When it was all over, the Times concluded, it took forty motorcycle from the Los Angeles County Sheriff’s Department to assist with the dispersal of some 15,000 cars from the arena and surrounding area and, considering freeways were decades off, it must’ve been quite a traffic jam for those heading south towards Los Angeles.
Six months after the event, however, the Great Depression began and financial circumstances led Baker to sell the property to cowboy film star “Hoot” Gibson, who held rodeos and arranged for filming on the site. Actor friends like John Wayne, a newly minted actor then, Harry Carey, Tom Mix and William S. Hart, whose ranch was nearby, attended events there. Gibson, too, fell into hard times by 1933.
Paul Hill, the owner of a livestock company, took over and continued with rodeos under Gibson’s name, but flooding from the extraordinarily wet winter of 1938 flooded the adjacent Santa Clara River and heavily damaged the site. The next year, William Bonelli, a lawyer, Los Angeles city council member from 1927 to 1929, state Assembly member in the early Thirties, economics professor at Occidental College, and aircraft promoter, bought the property and the new stadium bore his name.
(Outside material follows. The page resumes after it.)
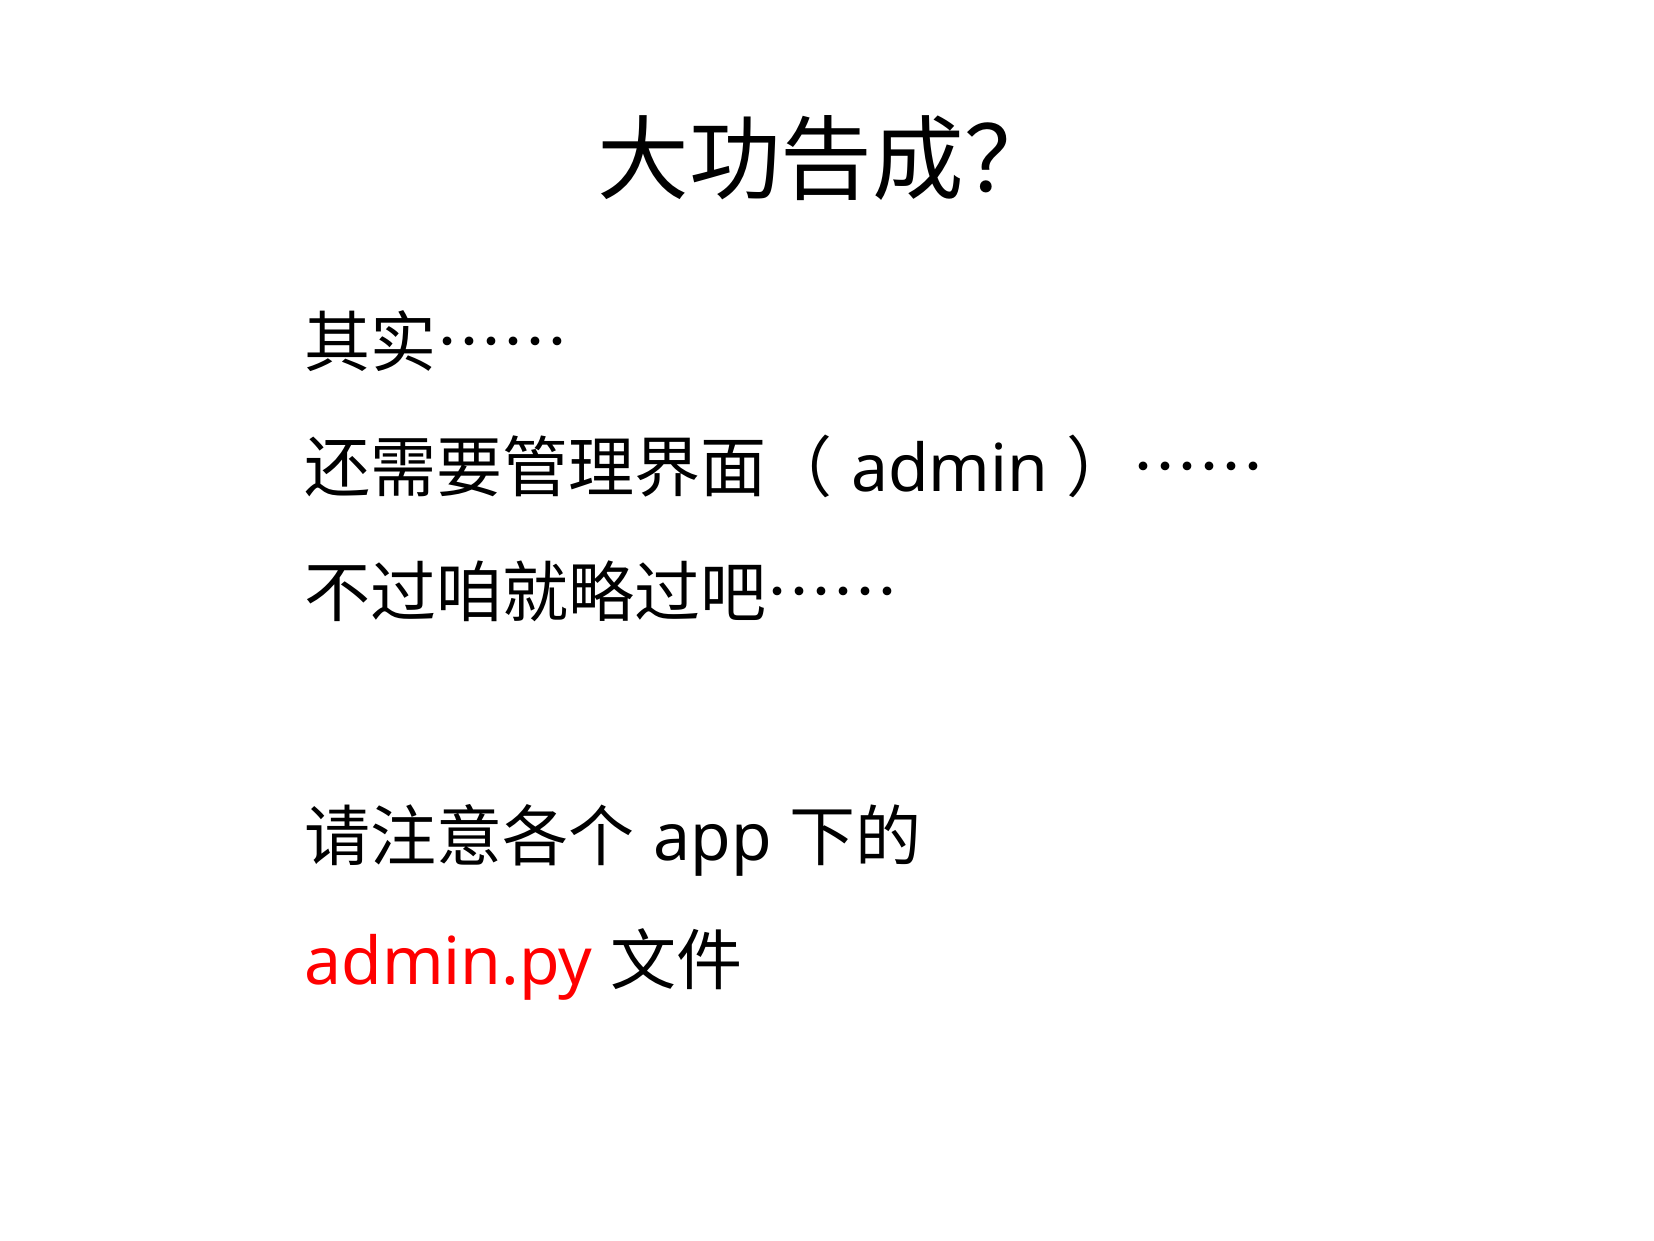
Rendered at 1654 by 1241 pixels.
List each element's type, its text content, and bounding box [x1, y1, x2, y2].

Bonelli was a member of the State Board of Equalization and the former reformer as a council member in Los Angeles was indicted by the county grand jury on bribery charges in 1939, the year auto racing was introduced at the site, but he was acquitted the following year. He was also accused of garnering protection money and selling liquor licenses for thousands of dollars more than they were supposed to be, one of the board’s functions being to regulate these.
Rumors were rampant about Bonelli’s link to organized crime in the Angel City and in the early Fifties, there was televised testimony before a congressional commission concerning his supposed links to organized crime. He battled the Los Angeles Times over investigations of him and wrote a book attacking the paper and allegations he made of its corruption.
In 1955, Bonelli was arrested in Arizona and charged with violating California election law, but, after posting bail, he fled to Mexico, where he was arrested and held for four years, though that country decided not to extradite him and he was released. He remained in exile at Hermosillo in Sonora and died there in 1970.
In 1959, while he was south of the border, the Saugus Speedway was built on the old Baker Ranch and it operated until the mid-1990s. Today, eight of the Bonellis’ thirteen grandchildren own the site and runs the swap meet, established in the early 1960s.
This program is an early artifact concerning professional rodeos in greater Los Angeles and, while there is controversy about these events today, they are still being held locally in places like the City of Industry and San Dimas.